Of course there are always a lot of kids around the ski slopes, especially little slopes like these. But I wasn't interested in the children, I was there to practice skiing, and even if I happened to get a lift with a cute kid, I would be courteous, but otherwise ignore them. Like I said, my mind was on skiing, and I was enjoying myself responsibly for once.
I spent hours at a time on the slopes without a break, even in below zero weather (I'd learned how to dress warm living in Fargo). But, at some point I had to stop to use the bathroom.
On one such occasion I found myself in the small “boys room” alone, relieving myself in a urinal with my mind on what run I would choose next, or some such thing, when I heard the door to the bathroom open behind me and someone come in. As I finished relieving myself I instinctively noted that whoever came in did not move into the bathroom to take care of business, so I glanced out of curiosity over my shoulder to see if anyone was actually even there.
I saw a young boy, about nine or ten years old standing by the door, dressed as though he'd just come off the slopes for a quick pee, like me. Several children had just exited the bathroom a moment beforem after I had politely waited for them to finish theis business before pulling out my own hose to take care of mine. So seeing the kid in the bathroom alone was no real shocker, or turn on. I figured immediately that he must be waiting for me to finish – since it was such a small bathroom with only two urinals side-by-side – the same way I had waited for the kids before me to finish, just being polite.
But then I saw him flinch with hesitation. It was the most subtle movement that I caught out of the corner of my eye just as I was looking away from him. The boy had made a move that an animal makes when it is suddenly afraid and uncertain of its predicament. Something inside of me became suddenly awake, and aroused at the same time.
Of course I did not move on the boy, he was very safe where he was. In fact – and I know many will scoff at this, but it is absolutely true – I would have risked my life to protect that boy from harm if any had been threatened.
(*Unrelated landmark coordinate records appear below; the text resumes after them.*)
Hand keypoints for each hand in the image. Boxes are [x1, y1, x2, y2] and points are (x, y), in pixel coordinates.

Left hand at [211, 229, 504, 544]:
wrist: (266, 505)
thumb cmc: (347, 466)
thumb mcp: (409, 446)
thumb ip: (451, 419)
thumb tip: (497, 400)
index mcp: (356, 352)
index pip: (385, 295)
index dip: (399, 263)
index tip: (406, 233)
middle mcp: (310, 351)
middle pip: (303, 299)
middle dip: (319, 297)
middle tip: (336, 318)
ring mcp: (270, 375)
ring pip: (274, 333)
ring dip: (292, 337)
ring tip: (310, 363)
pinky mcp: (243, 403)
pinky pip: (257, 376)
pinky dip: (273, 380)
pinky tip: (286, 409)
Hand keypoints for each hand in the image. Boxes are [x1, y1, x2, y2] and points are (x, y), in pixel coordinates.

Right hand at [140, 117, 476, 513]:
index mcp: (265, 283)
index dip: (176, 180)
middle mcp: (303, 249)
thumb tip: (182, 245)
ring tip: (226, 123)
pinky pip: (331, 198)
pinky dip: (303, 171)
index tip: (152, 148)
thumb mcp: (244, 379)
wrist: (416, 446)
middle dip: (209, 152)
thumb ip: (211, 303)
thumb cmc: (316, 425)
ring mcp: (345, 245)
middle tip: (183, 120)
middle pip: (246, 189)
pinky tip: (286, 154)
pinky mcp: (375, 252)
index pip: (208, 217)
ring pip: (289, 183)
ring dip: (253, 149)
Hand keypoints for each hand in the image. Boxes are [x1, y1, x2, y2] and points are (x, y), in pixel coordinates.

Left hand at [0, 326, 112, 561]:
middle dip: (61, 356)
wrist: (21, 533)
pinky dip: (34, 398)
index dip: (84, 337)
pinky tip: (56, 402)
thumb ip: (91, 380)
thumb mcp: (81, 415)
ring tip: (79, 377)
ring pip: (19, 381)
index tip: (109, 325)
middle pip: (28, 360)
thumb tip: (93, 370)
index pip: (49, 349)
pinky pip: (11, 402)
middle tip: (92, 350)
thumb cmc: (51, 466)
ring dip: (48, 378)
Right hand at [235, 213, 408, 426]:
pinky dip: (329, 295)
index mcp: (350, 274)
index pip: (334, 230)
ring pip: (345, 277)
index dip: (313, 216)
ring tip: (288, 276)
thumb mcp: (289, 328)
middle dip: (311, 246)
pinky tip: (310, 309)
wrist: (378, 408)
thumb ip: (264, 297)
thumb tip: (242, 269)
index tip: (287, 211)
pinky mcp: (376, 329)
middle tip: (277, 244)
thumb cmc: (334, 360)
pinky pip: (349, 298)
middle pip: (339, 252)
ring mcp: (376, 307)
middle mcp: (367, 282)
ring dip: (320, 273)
At least in that context I would have; the chalet was not a safe “hunting ground”, not by far.
But the predator had definitely been stirred and awakened, and I took due notice. It wasn't the boy's appearance, age, or circumstances that aroused me, it was his fear, and his fear alone. The boy's fear had awaken a very dangerous predatory instinct.
I turned again and shrugged, nodded, and smiled to the boy, to assure him that I was finished, and that he was safe. As I washed my hands, I metaphorically scratched the predator inside of me behind the ears and thought to it: not yet my friend; not yet... go back to sleep.
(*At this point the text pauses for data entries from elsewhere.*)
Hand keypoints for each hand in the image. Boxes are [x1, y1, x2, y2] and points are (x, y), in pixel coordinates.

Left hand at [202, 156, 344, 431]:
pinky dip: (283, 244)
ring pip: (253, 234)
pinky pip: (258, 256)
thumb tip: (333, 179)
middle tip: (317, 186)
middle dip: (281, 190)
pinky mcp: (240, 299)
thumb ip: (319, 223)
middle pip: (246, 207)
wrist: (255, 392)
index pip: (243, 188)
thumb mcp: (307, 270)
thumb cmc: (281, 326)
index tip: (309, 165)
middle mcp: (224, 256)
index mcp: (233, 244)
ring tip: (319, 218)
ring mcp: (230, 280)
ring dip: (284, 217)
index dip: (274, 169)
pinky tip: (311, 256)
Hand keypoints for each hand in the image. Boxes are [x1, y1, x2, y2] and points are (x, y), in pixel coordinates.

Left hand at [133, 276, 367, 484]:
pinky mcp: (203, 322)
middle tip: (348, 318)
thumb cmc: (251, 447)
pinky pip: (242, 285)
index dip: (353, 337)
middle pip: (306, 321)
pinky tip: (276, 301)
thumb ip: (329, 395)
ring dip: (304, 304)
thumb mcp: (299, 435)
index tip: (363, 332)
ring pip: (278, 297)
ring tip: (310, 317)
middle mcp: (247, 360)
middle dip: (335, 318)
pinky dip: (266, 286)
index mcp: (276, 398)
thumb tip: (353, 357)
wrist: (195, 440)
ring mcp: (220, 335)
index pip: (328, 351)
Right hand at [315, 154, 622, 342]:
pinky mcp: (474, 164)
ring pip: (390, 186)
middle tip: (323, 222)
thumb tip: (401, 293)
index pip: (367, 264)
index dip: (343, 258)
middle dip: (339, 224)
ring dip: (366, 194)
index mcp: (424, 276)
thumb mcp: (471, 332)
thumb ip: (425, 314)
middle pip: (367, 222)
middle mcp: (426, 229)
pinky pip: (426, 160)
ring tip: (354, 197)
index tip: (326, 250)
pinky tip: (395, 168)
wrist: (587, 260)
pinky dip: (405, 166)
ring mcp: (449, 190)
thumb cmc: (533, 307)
P.S. We all have “sleeping predators” inside of us. Predators are born of fear, and live by it. To teach our children to “be afraid of strangers” (e.g. “stranger danger”) is to prepare them to be a victim. Children who are not afraid of strangers are not nearly as appealing to child predators. That does not mean they are immune to attack, only that they are much less likely to be targeted. And, if they are attacked, they are much more likely to escape unharmed. As a “child predator” myself I speak from direct experience, not psychological theory. Several times children that I targeted as prey escaped using natural instincts that were unhampered by fear. (Once a 7-year-old boy who I had alone in the woods, a firm grip on his arm, and a sharp knife in his face, got away by screaming and fighting. He was lucky I did not use the knife, or was he? Perhaps he instinctively knew that I wouldn't. Who knows, but he got away unscathed.) I also know of other child predators who have said the same thing (Westley Allan Dodd, for one), though most child predators are oblivious to their own predatory nature, so they do not even realize that it is fear that drives their lust. The same can be said for most other predators as well.